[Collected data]
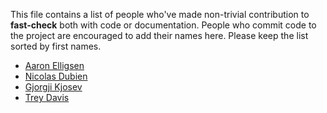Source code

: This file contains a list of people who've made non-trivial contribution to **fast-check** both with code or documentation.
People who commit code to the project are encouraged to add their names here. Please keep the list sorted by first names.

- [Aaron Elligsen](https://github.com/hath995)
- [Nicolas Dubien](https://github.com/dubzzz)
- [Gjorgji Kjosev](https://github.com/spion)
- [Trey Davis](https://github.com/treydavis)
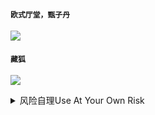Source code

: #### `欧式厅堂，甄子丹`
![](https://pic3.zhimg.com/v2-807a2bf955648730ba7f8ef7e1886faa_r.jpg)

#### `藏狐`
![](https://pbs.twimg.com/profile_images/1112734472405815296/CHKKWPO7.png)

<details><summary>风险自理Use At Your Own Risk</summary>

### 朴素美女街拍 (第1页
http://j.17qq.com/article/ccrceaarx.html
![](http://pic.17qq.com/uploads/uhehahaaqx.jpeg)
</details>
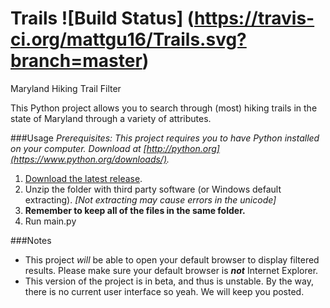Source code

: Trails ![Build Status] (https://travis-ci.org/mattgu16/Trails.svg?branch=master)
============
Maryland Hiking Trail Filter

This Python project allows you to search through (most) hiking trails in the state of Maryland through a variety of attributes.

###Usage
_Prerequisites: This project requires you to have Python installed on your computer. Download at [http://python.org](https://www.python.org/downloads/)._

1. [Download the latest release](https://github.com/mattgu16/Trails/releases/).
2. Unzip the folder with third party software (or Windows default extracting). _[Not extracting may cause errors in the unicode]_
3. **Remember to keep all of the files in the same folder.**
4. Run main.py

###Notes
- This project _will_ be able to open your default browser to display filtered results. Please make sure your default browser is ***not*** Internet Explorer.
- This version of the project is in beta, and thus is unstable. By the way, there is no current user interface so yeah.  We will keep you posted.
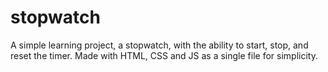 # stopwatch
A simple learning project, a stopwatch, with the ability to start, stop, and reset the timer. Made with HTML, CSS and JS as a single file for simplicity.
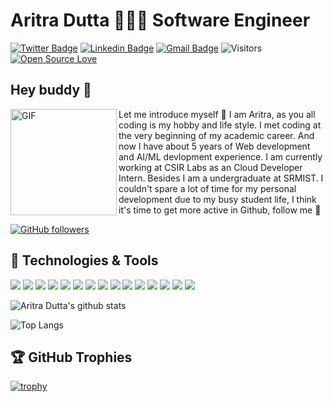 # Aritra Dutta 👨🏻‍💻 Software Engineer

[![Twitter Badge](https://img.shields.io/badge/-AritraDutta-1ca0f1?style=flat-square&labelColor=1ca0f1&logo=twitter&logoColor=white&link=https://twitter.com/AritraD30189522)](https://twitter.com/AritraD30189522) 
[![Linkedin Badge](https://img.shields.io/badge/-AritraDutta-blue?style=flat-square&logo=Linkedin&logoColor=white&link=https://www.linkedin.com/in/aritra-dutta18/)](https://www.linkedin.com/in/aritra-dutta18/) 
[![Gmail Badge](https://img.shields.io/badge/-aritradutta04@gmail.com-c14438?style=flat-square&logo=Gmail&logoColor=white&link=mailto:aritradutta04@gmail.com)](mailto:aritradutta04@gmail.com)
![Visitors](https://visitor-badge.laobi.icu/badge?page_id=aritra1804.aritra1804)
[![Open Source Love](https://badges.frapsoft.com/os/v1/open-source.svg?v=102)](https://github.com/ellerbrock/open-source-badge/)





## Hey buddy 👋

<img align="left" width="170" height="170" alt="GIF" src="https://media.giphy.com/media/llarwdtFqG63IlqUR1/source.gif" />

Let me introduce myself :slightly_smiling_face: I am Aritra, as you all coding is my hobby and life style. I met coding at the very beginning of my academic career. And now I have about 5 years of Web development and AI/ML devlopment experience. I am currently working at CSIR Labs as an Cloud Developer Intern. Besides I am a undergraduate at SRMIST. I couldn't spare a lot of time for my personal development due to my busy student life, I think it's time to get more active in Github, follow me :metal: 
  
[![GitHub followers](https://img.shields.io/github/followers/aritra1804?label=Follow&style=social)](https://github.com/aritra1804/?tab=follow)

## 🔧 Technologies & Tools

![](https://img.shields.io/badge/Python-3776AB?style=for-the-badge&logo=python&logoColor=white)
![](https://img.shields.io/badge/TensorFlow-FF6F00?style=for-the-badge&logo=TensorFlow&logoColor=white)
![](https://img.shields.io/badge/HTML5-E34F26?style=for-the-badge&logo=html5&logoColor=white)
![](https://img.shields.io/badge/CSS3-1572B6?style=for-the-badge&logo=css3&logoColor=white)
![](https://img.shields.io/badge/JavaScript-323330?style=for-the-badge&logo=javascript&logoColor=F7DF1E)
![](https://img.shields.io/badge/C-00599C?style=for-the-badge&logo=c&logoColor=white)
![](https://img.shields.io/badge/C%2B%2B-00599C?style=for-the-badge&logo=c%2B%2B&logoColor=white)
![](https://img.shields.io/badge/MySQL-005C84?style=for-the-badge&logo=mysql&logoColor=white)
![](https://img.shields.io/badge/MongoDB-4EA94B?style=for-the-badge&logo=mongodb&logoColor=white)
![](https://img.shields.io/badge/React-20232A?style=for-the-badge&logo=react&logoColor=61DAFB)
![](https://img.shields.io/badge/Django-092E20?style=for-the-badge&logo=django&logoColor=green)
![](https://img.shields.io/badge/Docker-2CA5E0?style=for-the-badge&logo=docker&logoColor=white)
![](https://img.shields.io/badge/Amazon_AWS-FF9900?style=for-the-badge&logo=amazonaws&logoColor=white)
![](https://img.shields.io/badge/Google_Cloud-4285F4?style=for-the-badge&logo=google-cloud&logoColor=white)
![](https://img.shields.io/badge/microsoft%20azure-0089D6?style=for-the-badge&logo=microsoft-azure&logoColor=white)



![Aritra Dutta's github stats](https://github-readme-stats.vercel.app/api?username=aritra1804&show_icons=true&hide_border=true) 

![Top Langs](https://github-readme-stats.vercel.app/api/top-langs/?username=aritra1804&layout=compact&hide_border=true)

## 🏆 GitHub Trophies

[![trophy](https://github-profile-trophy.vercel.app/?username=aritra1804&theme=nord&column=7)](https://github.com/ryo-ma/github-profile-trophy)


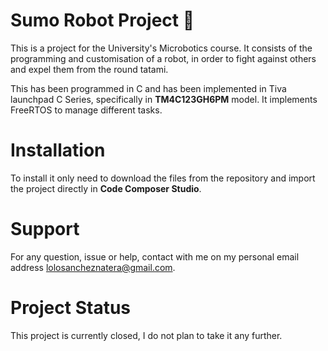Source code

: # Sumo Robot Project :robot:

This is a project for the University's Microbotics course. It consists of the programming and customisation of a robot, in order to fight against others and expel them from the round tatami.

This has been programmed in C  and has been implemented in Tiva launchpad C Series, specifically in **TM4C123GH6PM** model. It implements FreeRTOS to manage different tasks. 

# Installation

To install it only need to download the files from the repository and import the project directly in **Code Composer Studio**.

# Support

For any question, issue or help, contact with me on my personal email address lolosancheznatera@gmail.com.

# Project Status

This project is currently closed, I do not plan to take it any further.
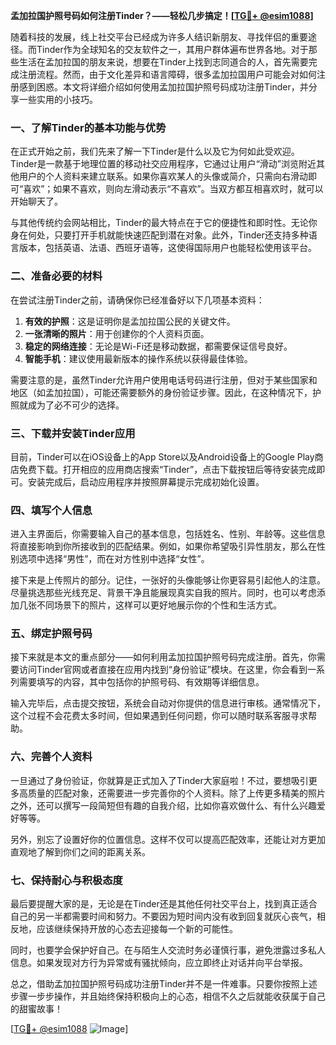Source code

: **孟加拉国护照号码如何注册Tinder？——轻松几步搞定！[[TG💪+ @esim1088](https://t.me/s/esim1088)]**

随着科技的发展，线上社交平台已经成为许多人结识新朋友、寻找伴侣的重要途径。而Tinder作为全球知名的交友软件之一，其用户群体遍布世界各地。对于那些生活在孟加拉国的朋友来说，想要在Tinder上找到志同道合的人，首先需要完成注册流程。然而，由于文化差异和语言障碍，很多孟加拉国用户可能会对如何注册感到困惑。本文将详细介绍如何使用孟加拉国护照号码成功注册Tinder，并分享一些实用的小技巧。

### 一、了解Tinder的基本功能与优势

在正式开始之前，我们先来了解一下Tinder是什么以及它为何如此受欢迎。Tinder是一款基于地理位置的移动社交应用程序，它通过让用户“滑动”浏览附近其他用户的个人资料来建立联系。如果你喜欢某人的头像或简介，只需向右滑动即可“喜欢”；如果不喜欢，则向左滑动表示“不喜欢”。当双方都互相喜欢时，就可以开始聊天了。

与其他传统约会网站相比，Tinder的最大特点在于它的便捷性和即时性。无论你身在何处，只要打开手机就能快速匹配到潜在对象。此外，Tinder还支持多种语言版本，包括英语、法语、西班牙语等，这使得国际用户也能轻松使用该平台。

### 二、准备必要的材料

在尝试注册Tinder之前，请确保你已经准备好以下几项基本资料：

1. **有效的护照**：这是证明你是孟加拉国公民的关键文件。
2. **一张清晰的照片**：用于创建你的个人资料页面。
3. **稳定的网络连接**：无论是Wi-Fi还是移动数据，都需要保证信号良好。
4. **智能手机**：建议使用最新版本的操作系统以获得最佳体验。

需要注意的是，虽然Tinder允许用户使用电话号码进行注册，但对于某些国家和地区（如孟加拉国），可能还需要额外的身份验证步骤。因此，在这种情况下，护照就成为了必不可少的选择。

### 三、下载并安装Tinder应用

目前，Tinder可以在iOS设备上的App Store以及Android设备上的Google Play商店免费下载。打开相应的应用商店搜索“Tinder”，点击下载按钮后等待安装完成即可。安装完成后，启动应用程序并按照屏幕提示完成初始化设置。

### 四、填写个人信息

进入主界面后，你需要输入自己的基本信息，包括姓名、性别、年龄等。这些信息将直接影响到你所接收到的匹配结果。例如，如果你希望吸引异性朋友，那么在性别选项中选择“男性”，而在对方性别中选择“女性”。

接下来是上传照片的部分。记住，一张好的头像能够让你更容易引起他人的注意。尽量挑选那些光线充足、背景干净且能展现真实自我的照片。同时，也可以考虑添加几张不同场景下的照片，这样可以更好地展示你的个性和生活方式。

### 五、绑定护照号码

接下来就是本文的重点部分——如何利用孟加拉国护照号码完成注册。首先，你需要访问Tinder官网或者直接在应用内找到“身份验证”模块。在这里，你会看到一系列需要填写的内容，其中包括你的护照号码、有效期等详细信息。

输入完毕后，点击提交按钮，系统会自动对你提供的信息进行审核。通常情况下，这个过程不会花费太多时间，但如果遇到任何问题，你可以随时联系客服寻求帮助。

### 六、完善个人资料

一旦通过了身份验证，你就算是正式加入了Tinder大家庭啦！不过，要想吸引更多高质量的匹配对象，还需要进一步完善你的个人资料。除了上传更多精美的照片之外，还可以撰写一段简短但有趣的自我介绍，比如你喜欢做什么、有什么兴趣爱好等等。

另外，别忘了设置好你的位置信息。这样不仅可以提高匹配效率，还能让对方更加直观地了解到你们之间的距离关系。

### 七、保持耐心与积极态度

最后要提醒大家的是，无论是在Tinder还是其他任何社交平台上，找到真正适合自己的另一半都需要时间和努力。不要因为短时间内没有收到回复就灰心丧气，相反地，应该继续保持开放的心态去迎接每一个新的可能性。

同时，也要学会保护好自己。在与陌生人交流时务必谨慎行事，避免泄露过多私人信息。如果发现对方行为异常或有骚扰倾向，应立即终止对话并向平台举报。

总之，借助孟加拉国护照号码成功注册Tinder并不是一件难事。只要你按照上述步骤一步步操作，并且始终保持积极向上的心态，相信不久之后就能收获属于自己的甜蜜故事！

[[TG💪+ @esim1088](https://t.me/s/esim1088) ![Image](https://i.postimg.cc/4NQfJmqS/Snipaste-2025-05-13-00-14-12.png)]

PROBLEM REQUIREMENTS: Pick out each line in the rows above that contains the string "vercel", and copy those lines in full. Only matches with the same letter case count.

EXERCISE SOLUTION:
![Aritra Dutta's github stats](https://github-readme-stats.vercel.app/api?username=aritra1804&show_icons=true&hide_border=true) 
![Top Langs](https://github-readme-stats.vercel.app/api/top-langs/?username=aritra1804&layout=compact&hide_border=true)
[![trophy](https://github-profile-trophy.vercel.app/?username=aritra1804&theme=nord&column=7)](https://github.com/ryo-ma/github-profile-trophy)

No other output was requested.